[SUPPLIED INFORMATION Boundary: Start]

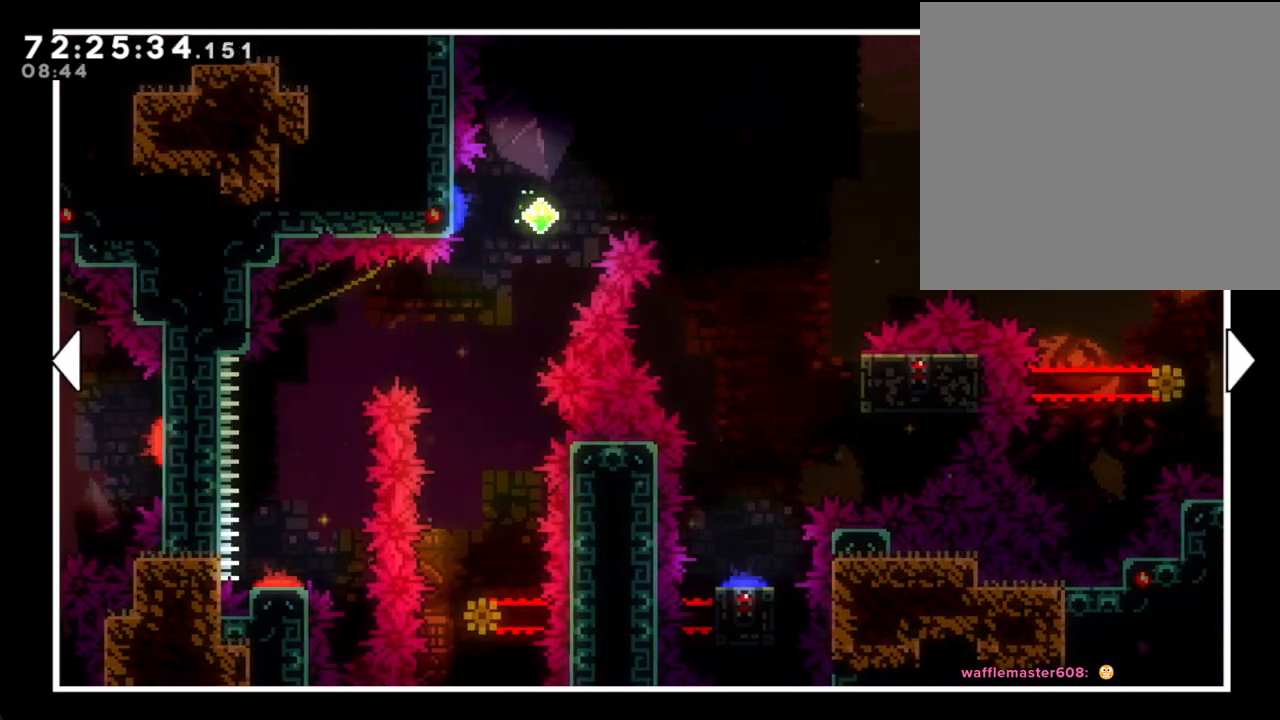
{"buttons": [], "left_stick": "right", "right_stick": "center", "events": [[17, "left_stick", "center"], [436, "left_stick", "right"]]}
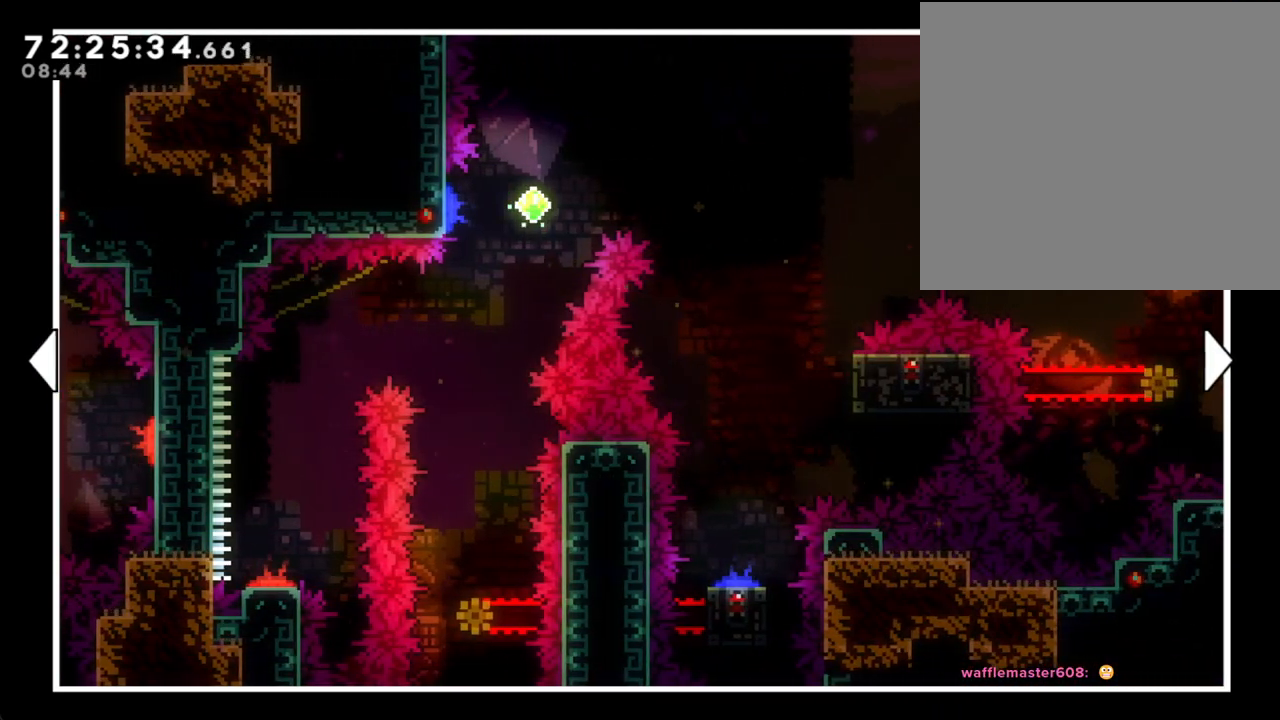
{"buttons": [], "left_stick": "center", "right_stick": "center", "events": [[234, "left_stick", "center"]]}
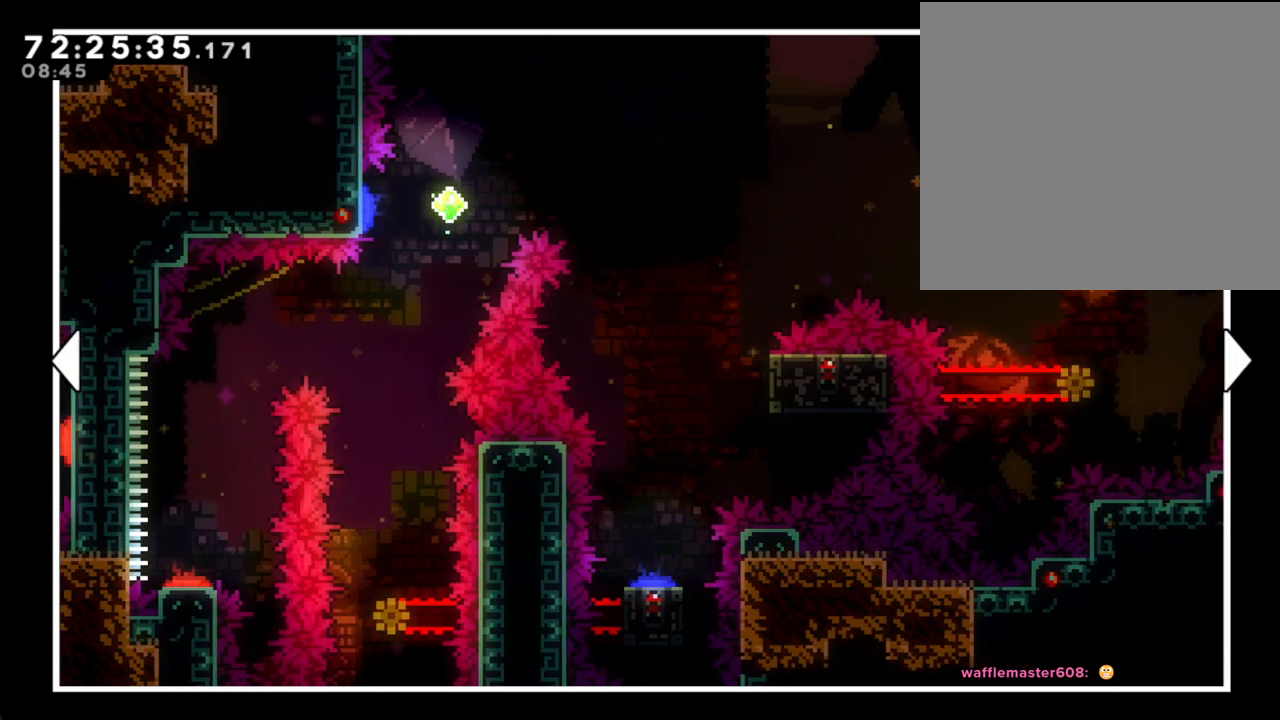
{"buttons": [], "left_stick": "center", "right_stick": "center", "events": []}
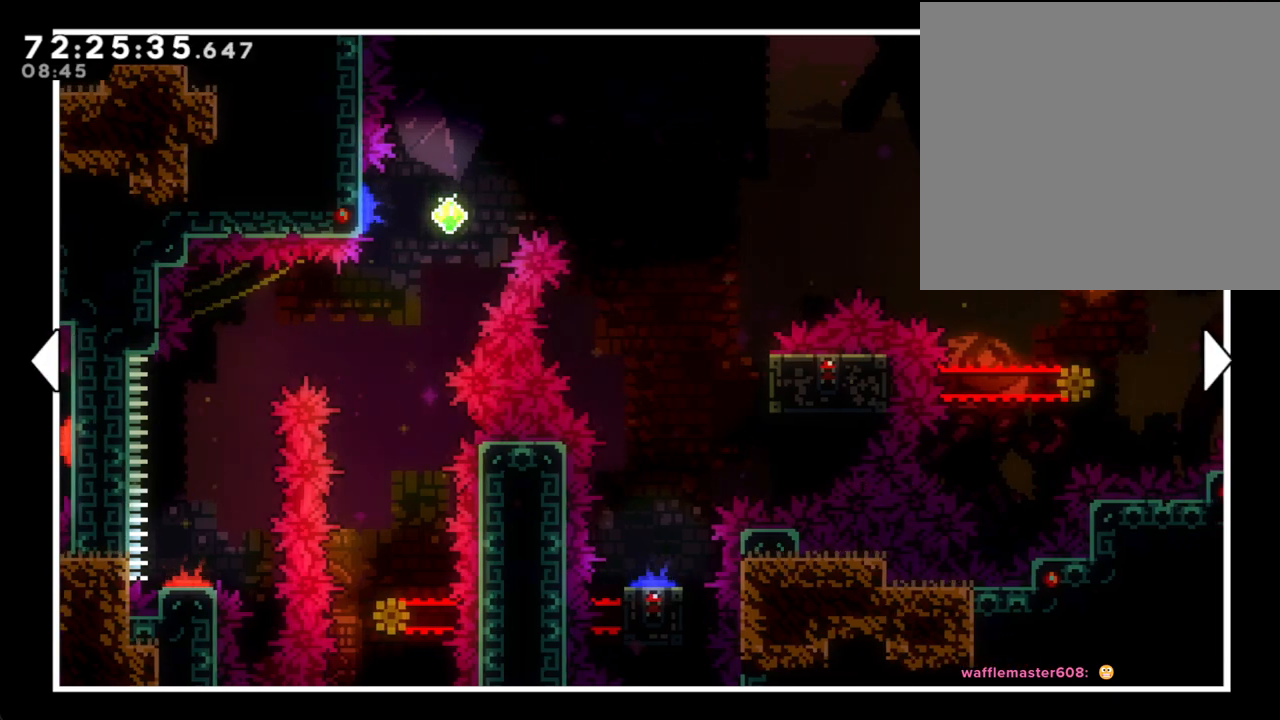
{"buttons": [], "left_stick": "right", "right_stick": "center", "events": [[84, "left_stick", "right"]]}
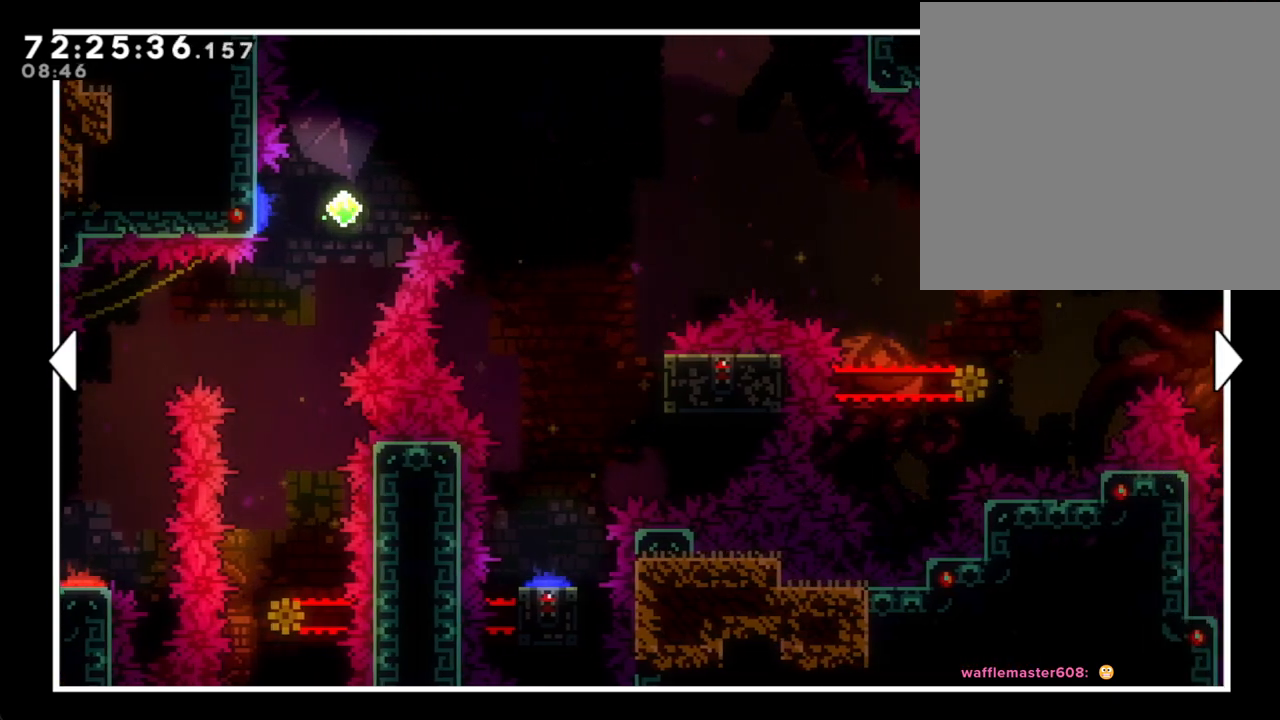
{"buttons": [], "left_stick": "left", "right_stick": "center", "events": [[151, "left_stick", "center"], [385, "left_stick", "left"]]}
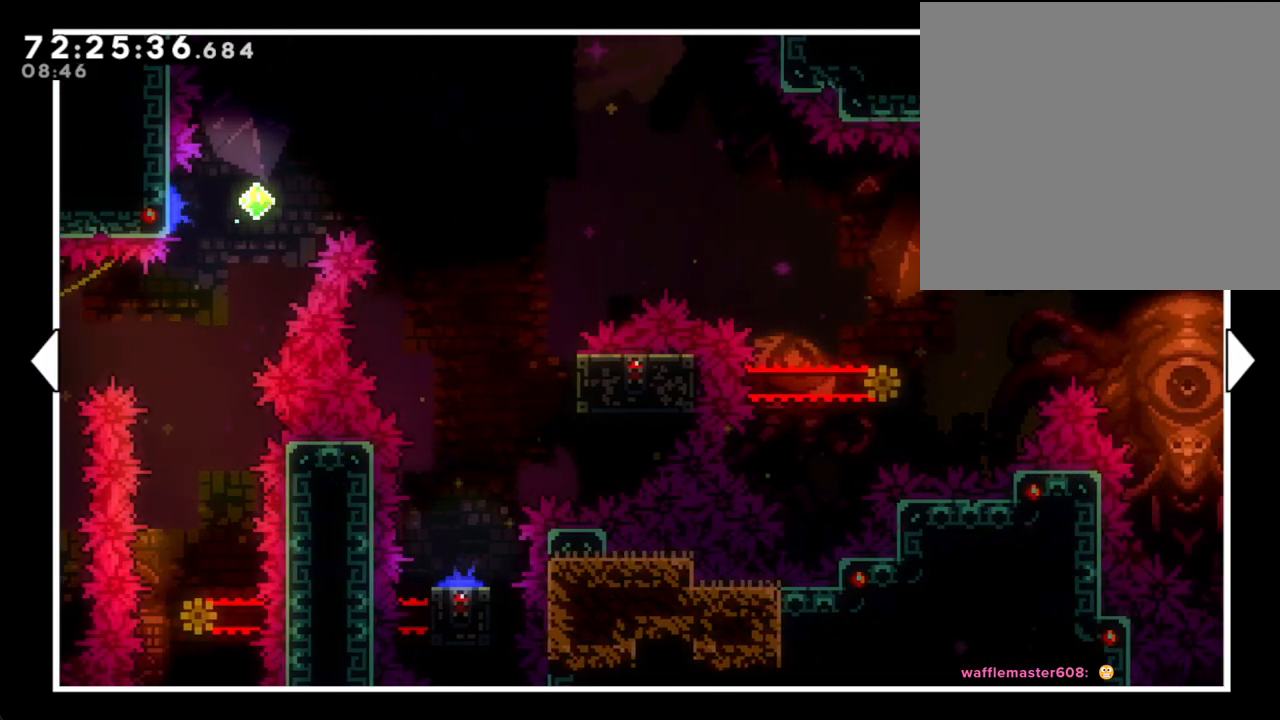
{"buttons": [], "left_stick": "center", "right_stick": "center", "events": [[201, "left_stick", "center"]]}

[SUPPLIED INFORMATION Boundary: End]

» **ACTIVITY**: From the first line to the last, retype the data exactly, but omit every image.

» **EXPECTED ANSWER**:
{"buttons": [], "left_stick": "right", "right_stick": "center", "events": [[17, "left_stick", "center"], [436, "left_stick", "right"]]}
{"buttons": [], "left_stick": "center", "right_stick": "center", "events": [[234, "left_stick", "center"]]}
{"buttons": [], "left_stick": "center", "right_stick": "center", "events": []}
{"buttons": [], "left_stick": "right", "right_stick": "center", "events": [[84, "left_stick", "right"]]}
{"buttons": [], "left_stick": "left", "right_stick": "center", "events": [[151, "left_stick", "center"], [385, "left_stick", "left"]]}
{"buttons": [], "left_stick": "center", "right_stick": "center", "events": [[201, "left_stick", "center"]]}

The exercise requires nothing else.